‘Embracing new opportunities’ is the theme chosen for this year’s Independence Day in Dominica. The country is marking 42 years since it gained independence from the United Kingdom.
The first European contact with this Caribbean island took place on 3 November 1493 when Christopher Columbus sailed past during his second voyage to the New World. As it was a Sunday, he named the island Dominica, from the Latin for ‘day of the Lord’, dies Dominica.
In the early 18th century the island became a French colony, but under the Treaty of Paris, 1763 – an agreement that ended the Seven Years War ‑ it was ceded to Britain.
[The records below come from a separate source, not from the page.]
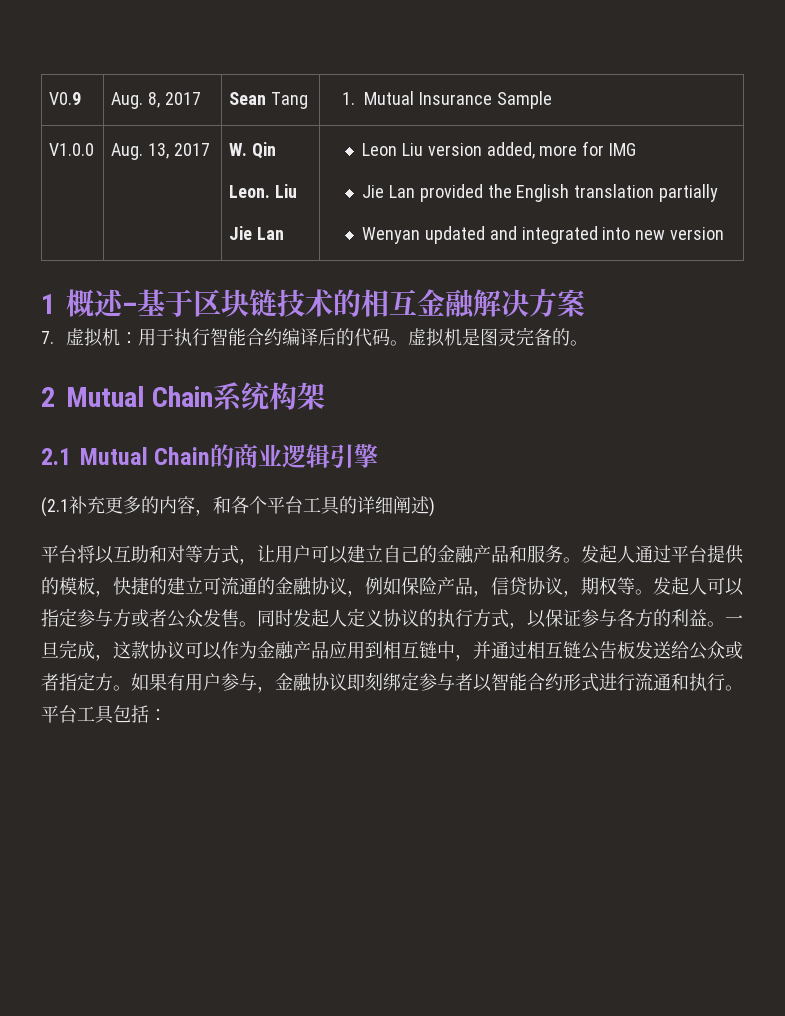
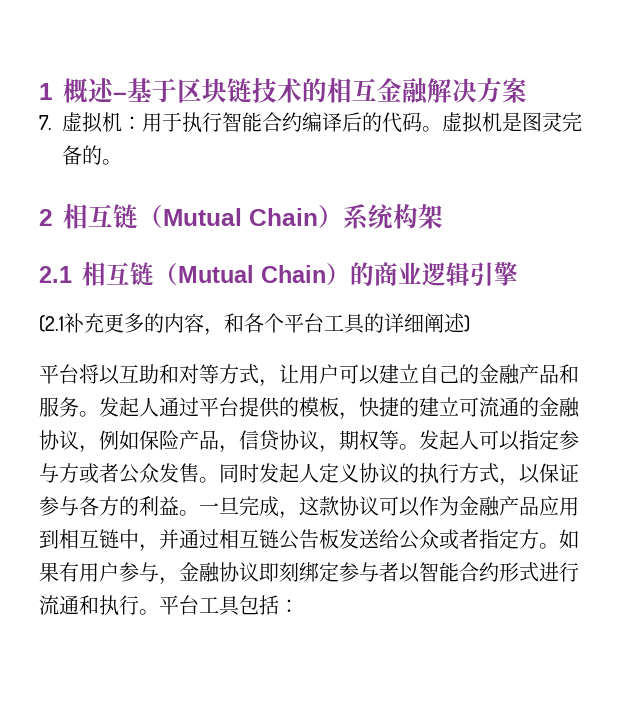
[48,92,81,105] [110,92,201,109] [228,92,308,109] [342,91,552,109] [48,143,94,156] [110,143,210,160] [228,142,276,159] [228,184,297,198] [228,226,284,240] [361,141,637,159] [361,184,719,202] [361,226,725,244] V0.9 | Aug. 8, 2017 | Sean Tang | 1. Mutual Insurance Sample // V1.0.0 | Aug. 13, 2017 | W. Qin // Leon. Liu // Jie Lan | Leon Liu version added, more for IMG // Jie Lan provided the English translation partially // Wenyan updated and integrated into new version // -> (39, 91) none
[66,386,213,407] Mutual Chain -> [63,204,343,229] 相互链（Mutual Chain）
[80,447,211,465] Mutual Chain -> [82,262,350,286] 相互链（Mutual Chain）

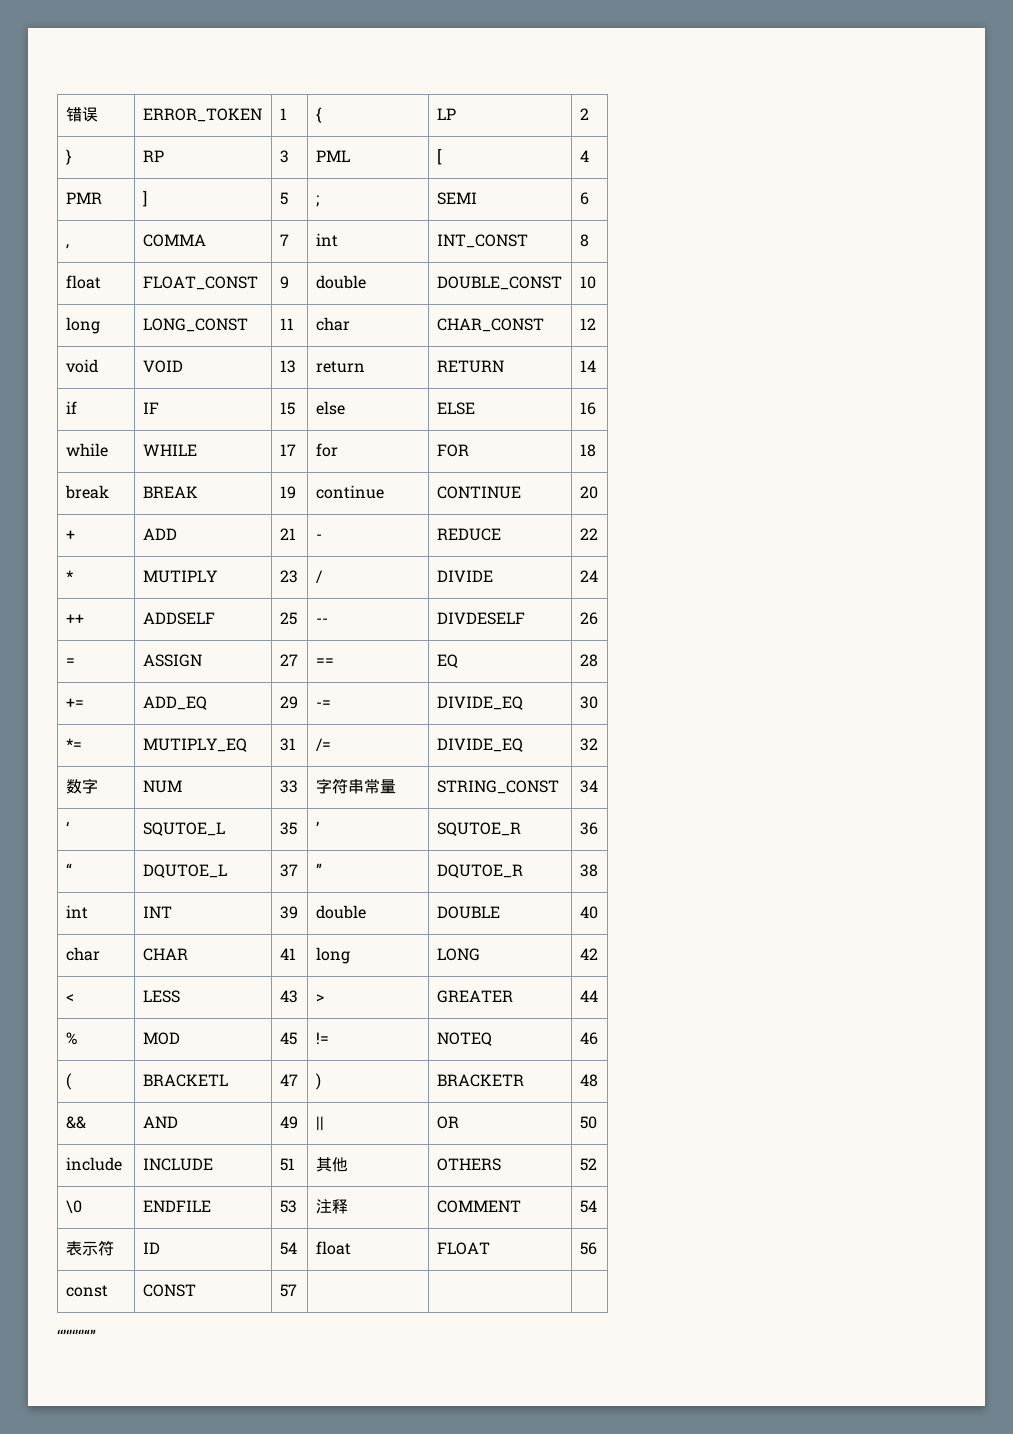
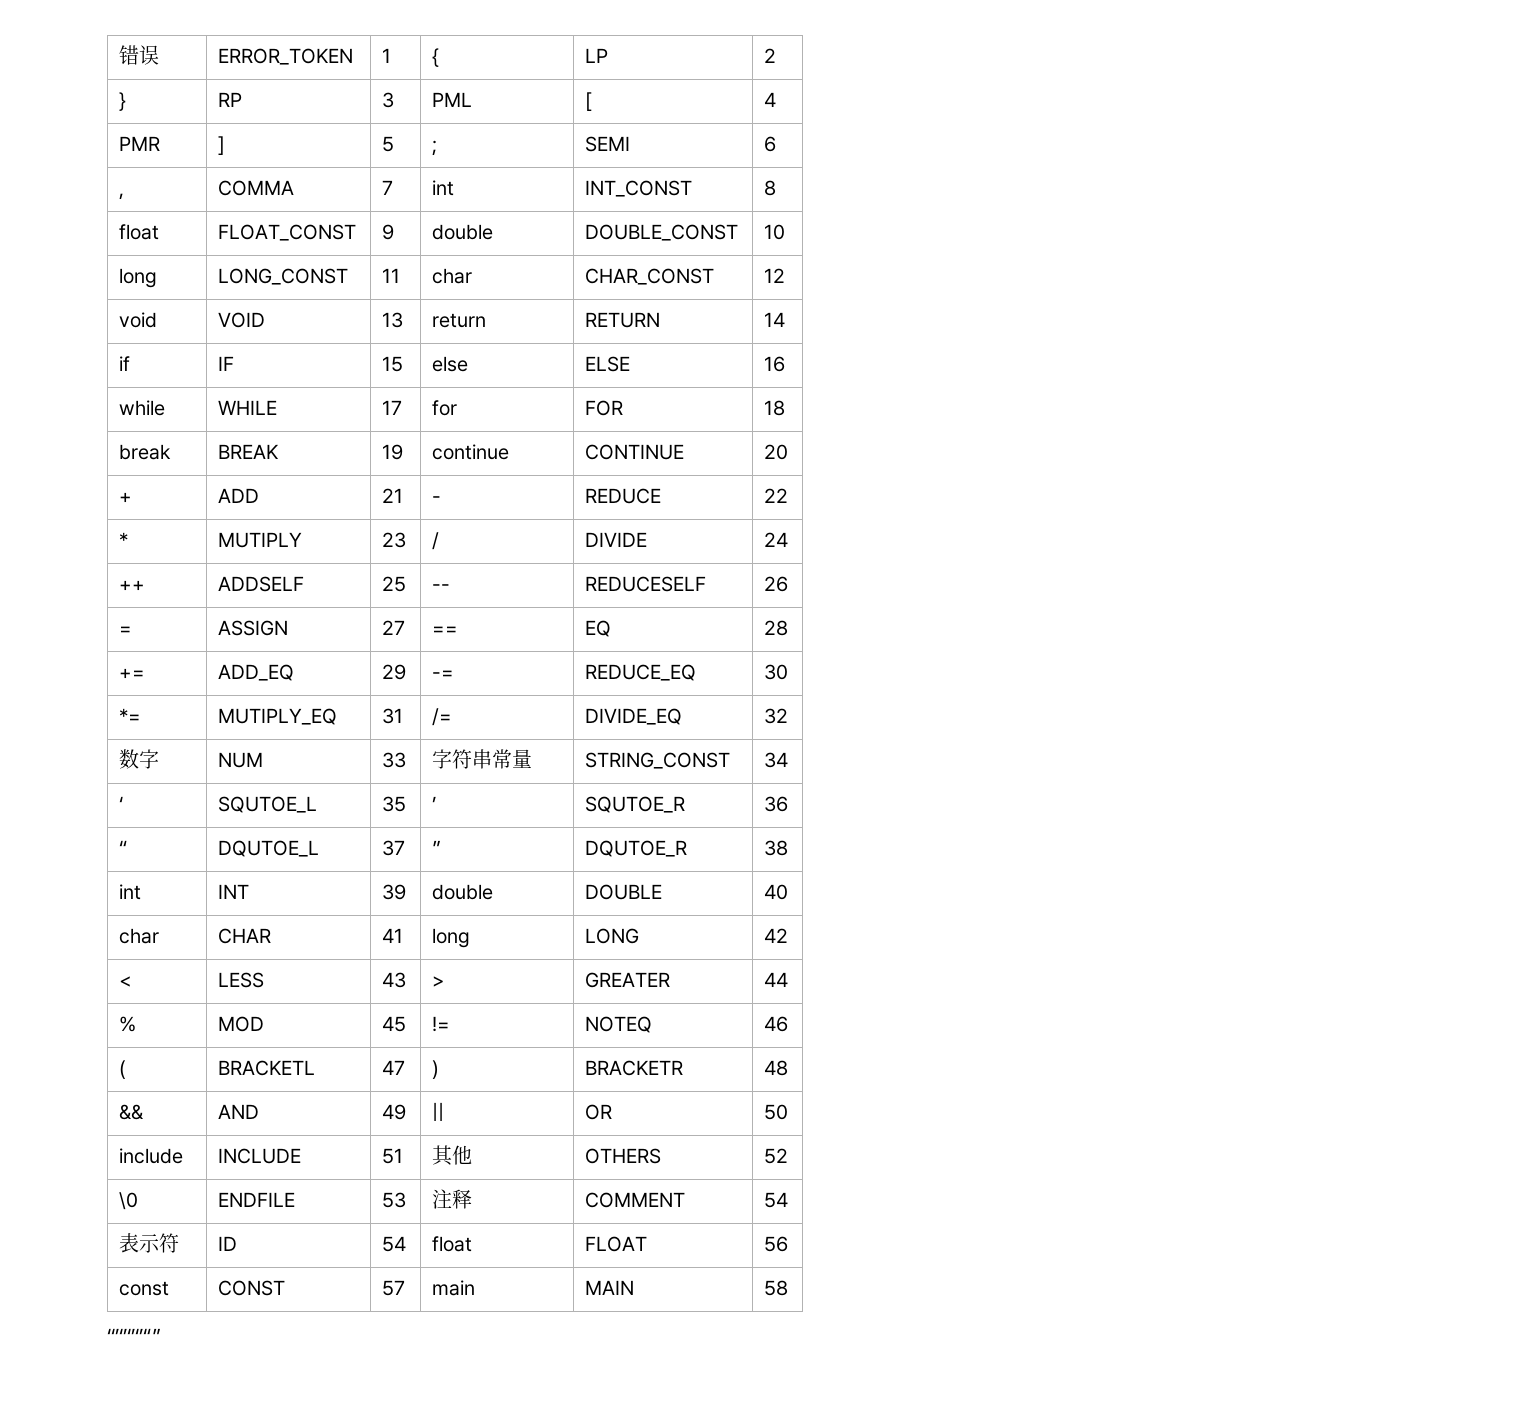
[436,612,525,625] DIVDESELF -> [585,576,707,592] REDUCESELF
[436,696,523,710] DIVIDE_EQ -> [585,664,697,681] REDUCE_EQ
(297, 1290) | | -> [432,1280,476,1296] [585,1280,635,1295] [764,1280,789,1296] main | MAIN | 58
Over the next four decades control of Dominica changed a couple more times, and it wasn’t until 1805 that the French gave up their attempts to recapture the island.
Due to the high number of Africans on the island, Dominica became the first and only British colony in the Caribbean to have a Black-controlled legislature, in 1838. Under pressure from the White planters, however, the number of elected representatives was reduced and in 1871 Dominica became part of the British Leeward Islands group, effectively ending local democratic government. In 1896, it became a crown colony with all political rights for the Black population extinguished. Transfer to the British Windward Islands followed in 1940. Along with most of the Caribbean territories administered by Britain, Dominica joined the West Indies Federation in 1958, but the project for a united English-speaking Caribbean federation collapsed in 1962.
On 3 November 1978 ‑ exactly 485 years after receiving its name from Columbus ‑ the Commonwealth of Dominica started out on its new path as an independent republic within the Commonwealth, with Patrick John becoming its prime Minister.
Independence Day is an opportunity to celebrate the unique heritage and Creole culture of Dominica. This year’s activities will culminate with Jounen Koudmen, or National Day of Community Service, on 4 November. It’s a day when all Dominicans can come together to clean up and beautify their communities.